Earlier ventures like Planetary Resources and Deep Space Industries attracted significant attention in the 2010s but ultimately ran out of funding before reaching operational milestones. The current generation of companies benefits from cheaper launch costs and miniaturized spacecraft technology that simply didn’t exist a decade ago.

Launch Costs Are the Bottleneck

Everything about asteroid mining depends on how cheaply you can get mass to and from orbit. A Falcon 9 launch currently runs about $74 million for up to 22 tons of payload, roughly $3,360 per kilogram. Falcon Heavy can lift 63.8 tons for around $107 million, bringing the per-kilogram cost down to about $1,680.

SpaceX’s Starship could change the equation entirely. Based on a contract Voyager Space signed to launch its Starlab space station, Starship’s cost works out to approximately $1,125 per kilogram for an 80-ton payload. For comparison, NASA’s SLS rocket costs an estimated $4 billion per launch. Blue Origin’s New Glenn is projected at around $68 million for 45 tons, or about $1,510 per kilogram.

> DATA UNDER STUDY
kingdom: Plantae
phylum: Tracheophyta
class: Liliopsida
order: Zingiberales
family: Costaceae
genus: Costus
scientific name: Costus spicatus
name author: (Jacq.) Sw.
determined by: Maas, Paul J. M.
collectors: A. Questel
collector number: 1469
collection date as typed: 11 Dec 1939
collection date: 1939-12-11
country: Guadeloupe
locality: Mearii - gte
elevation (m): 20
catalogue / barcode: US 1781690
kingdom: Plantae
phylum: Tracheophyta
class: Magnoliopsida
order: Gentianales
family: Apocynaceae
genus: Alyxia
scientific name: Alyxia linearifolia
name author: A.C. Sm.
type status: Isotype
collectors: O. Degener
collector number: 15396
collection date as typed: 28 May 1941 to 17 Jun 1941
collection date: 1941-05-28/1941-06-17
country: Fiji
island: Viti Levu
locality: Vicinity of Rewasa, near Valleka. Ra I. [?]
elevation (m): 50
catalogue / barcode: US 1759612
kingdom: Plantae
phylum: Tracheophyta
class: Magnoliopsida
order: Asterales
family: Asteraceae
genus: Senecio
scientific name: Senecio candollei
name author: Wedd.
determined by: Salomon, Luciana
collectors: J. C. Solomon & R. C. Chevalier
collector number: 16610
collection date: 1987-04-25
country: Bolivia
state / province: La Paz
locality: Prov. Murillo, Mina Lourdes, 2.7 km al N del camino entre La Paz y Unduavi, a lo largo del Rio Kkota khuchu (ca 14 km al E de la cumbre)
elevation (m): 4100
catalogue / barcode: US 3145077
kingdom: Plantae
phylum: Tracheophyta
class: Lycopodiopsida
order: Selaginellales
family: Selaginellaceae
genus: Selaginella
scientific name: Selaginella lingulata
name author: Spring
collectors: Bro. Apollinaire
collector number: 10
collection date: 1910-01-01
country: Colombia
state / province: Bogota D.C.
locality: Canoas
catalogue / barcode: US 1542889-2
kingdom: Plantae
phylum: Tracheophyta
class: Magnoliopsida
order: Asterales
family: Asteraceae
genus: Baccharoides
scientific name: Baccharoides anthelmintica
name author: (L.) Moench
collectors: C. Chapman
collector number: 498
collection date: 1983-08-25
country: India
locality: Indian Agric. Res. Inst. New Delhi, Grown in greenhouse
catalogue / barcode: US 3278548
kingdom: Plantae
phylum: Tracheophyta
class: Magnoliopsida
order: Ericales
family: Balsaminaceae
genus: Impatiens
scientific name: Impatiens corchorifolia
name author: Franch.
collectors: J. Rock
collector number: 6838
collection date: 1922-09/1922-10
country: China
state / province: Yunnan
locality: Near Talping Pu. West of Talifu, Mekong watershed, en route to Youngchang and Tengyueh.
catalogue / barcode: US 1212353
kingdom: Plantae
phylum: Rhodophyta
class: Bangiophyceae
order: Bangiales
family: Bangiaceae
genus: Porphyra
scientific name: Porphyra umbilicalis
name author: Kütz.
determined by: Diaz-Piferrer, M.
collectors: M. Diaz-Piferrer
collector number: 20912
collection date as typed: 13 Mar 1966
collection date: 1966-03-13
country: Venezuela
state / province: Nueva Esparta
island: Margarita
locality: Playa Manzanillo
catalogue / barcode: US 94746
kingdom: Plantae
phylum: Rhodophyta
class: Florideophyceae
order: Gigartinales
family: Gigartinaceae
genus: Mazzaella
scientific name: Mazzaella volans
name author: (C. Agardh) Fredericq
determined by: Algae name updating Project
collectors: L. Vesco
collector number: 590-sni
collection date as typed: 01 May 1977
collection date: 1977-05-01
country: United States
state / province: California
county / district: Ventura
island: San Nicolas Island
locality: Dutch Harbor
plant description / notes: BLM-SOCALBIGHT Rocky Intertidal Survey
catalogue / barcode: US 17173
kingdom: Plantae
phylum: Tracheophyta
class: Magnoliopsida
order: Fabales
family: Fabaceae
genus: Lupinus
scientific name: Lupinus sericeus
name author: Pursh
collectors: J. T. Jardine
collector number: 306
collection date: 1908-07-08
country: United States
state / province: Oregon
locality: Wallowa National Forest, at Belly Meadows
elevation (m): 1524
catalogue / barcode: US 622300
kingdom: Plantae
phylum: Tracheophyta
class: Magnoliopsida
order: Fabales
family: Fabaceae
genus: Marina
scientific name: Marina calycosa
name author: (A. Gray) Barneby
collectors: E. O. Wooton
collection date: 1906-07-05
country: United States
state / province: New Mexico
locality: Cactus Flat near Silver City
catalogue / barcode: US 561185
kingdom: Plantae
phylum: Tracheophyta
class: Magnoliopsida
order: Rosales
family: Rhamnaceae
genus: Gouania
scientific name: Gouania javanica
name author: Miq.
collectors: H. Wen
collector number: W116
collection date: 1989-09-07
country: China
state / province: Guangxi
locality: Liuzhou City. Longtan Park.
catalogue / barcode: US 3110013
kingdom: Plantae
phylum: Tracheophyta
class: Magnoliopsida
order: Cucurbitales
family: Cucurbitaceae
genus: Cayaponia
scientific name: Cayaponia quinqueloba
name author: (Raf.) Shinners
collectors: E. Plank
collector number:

> INSTRUCTIONS
1 - List every rocket that the asteroid mining text names.
2 - Check each statement against the asteroid mining text. Answer yes or no, and quote the words that decide it.
(a) Falcon Heavy brings the cost to about $1,680 per kilogram.
(b) Blue Origin's New Glenn is projected at around $107 million per launch.
(c) Planetary Resources reached operational milestones before its funding ran out.
3 - Please copy the asteroid mining text word for word, from "Launch Costs Are" to "about $1,510 per kilogram.".
The items after the asteroid mining text aren't needed for anything here.

> RESULTS FOR THE EXERCISE
1 -
Falcon 9
Falcon Heavy
Starship
SLS
New Glenn

2 -
(a) Yes: "bringing the per-kilogram cost down to about $1,680"
(b) No: "Blue Origin’s New Glenn is projected at around $68 million for 45 tons"
(c) No: "ultimately ran out of funding before reaching operational milestones"

3 -
Launch Costs Are the Bottleneck

Everything about asteroid mining depends on how cheaply you can get mass to and from orbit. A Falcon 9 launch currently runs about $74 million for up to 22 tons of payload, roughly $3,360 per kilogram. Falcon Heavy can lift 63.8 tons for around $107 million, bringing the per-kilogram cost down to about $1,680.

SpaceX’s Starship could change the equation entirely. Based on a contract Voyager Space signed to launch its Starlab space station, Starship’s cost works out to approximately $1,125 per kilogram for an 80-ton payload. For comparison, NASA’s SLS rocket costs an estimated $4 billion per launch. Blue Origin’s New Glenn is projected at around $68 million for 45 tons, or about $1,510 per kilogram.